**Work to complete**
Copy each line of the records below that has "Left" in it.

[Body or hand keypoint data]
• • • • •

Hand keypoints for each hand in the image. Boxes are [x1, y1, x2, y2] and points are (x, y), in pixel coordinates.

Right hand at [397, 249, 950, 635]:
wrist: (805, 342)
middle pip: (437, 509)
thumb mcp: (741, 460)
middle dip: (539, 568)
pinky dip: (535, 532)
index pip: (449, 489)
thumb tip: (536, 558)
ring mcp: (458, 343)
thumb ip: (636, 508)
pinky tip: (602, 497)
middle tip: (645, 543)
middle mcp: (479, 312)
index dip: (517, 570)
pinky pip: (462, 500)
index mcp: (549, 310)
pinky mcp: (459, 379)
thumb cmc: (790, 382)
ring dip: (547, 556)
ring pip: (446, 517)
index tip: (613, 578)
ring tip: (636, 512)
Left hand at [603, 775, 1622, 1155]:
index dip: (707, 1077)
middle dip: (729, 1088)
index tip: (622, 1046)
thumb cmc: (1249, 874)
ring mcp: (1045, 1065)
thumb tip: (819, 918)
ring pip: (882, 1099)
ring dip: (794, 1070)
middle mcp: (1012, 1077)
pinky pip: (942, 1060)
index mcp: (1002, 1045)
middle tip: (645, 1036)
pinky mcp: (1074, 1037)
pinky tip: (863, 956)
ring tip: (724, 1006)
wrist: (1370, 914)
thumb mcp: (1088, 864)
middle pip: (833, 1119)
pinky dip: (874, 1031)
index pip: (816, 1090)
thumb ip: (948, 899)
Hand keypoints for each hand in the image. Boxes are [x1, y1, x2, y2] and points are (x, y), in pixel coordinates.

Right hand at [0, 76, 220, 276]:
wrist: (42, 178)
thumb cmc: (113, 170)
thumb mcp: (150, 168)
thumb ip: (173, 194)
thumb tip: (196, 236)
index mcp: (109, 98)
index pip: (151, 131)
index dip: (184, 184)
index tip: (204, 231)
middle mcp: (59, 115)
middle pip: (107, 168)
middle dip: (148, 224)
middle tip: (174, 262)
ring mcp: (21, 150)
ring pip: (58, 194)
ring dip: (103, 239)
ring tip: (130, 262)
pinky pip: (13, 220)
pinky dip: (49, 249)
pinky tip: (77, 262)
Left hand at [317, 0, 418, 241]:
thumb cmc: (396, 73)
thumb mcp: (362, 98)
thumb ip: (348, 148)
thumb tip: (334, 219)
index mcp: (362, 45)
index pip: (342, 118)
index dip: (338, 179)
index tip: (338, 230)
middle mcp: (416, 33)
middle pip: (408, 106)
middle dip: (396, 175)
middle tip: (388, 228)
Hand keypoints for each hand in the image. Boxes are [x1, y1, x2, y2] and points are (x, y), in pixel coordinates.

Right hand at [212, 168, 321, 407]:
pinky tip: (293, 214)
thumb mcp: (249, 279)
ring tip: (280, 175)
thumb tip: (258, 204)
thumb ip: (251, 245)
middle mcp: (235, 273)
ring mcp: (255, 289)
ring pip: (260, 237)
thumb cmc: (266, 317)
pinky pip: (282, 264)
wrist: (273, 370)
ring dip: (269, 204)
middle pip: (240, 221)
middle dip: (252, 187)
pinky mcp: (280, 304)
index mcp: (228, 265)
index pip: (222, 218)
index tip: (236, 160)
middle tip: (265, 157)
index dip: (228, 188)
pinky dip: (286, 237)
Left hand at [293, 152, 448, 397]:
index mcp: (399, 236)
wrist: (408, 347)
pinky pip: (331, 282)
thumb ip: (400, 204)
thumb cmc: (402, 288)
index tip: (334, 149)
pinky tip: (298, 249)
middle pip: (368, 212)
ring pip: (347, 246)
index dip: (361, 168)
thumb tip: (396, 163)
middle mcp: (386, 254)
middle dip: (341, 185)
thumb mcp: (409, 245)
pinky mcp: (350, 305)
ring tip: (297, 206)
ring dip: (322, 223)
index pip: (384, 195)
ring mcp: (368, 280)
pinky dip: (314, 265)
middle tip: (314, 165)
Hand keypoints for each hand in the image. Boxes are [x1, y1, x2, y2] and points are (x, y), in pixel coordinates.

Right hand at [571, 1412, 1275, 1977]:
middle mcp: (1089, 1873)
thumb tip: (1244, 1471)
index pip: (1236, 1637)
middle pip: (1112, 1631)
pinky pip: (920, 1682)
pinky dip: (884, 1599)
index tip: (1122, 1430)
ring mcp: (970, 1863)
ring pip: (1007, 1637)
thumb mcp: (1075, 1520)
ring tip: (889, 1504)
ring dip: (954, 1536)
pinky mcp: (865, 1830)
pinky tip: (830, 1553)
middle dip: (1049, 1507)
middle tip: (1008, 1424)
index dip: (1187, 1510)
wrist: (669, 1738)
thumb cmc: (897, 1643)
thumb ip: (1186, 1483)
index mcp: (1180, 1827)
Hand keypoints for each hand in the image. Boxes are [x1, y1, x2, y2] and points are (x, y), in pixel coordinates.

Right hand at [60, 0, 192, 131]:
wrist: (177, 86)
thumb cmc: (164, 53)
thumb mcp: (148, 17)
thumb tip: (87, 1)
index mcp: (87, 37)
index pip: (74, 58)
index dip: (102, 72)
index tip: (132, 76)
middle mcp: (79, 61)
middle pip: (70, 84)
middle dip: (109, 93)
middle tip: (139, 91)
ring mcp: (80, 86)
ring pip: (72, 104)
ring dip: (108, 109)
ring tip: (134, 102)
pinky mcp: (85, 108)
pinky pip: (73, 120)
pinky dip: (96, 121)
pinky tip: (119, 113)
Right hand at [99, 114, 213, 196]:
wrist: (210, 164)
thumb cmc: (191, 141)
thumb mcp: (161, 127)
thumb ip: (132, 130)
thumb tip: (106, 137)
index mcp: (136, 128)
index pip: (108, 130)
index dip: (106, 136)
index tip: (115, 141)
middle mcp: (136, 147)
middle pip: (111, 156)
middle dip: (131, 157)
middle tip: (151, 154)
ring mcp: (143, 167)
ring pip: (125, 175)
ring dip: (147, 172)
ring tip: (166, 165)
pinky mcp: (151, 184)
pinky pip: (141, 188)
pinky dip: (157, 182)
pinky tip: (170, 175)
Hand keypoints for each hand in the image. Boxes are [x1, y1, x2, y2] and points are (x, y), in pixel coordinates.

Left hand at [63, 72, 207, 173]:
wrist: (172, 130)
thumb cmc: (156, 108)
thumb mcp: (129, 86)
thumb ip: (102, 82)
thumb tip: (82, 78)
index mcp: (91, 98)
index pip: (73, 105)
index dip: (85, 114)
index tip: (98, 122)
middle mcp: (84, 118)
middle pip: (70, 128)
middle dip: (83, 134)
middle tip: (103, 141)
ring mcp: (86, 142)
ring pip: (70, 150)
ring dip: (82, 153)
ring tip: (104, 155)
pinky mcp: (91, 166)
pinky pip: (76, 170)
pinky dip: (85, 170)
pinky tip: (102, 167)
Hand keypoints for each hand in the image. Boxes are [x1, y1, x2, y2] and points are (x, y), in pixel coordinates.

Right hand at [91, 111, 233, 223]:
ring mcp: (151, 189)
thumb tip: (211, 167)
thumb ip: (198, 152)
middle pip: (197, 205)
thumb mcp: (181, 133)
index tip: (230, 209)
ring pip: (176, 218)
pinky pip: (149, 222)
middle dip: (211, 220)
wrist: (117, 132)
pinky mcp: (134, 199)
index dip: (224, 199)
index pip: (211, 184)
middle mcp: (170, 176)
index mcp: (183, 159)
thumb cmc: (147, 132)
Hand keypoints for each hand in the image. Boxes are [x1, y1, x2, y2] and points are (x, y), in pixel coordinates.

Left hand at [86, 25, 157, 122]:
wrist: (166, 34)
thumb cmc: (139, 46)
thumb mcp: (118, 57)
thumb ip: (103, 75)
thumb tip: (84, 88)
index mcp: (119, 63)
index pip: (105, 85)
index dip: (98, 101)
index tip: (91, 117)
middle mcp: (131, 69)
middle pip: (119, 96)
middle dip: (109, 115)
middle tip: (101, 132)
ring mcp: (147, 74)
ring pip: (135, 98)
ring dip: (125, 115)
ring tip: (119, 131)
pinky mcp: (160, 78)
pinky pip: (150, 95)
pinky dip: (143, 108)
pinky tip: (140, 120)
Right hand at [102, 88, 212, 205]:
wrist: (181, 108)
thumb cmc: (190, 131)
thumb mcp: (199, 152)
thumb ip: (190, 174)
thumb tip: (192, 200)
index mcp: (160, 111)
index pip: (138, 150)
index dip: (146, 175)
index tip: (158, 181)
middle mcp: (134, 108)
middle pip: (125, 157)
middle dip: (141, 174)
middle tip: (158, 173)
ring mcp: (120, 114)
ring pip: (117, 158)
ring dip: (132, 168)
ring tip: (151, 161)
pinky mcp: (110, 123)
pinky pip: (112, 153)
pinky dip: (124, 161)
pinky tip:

• • • • •

**Answer**
Left hand at [603, 775, 1622, 1155]:
Left hand at [317, 0, 418, 241]:
Left hand at [293, 152, 448, 397]:
Left hand at [63, 72, 207, 173]:
Left hand at [86, 25, 157, 122]:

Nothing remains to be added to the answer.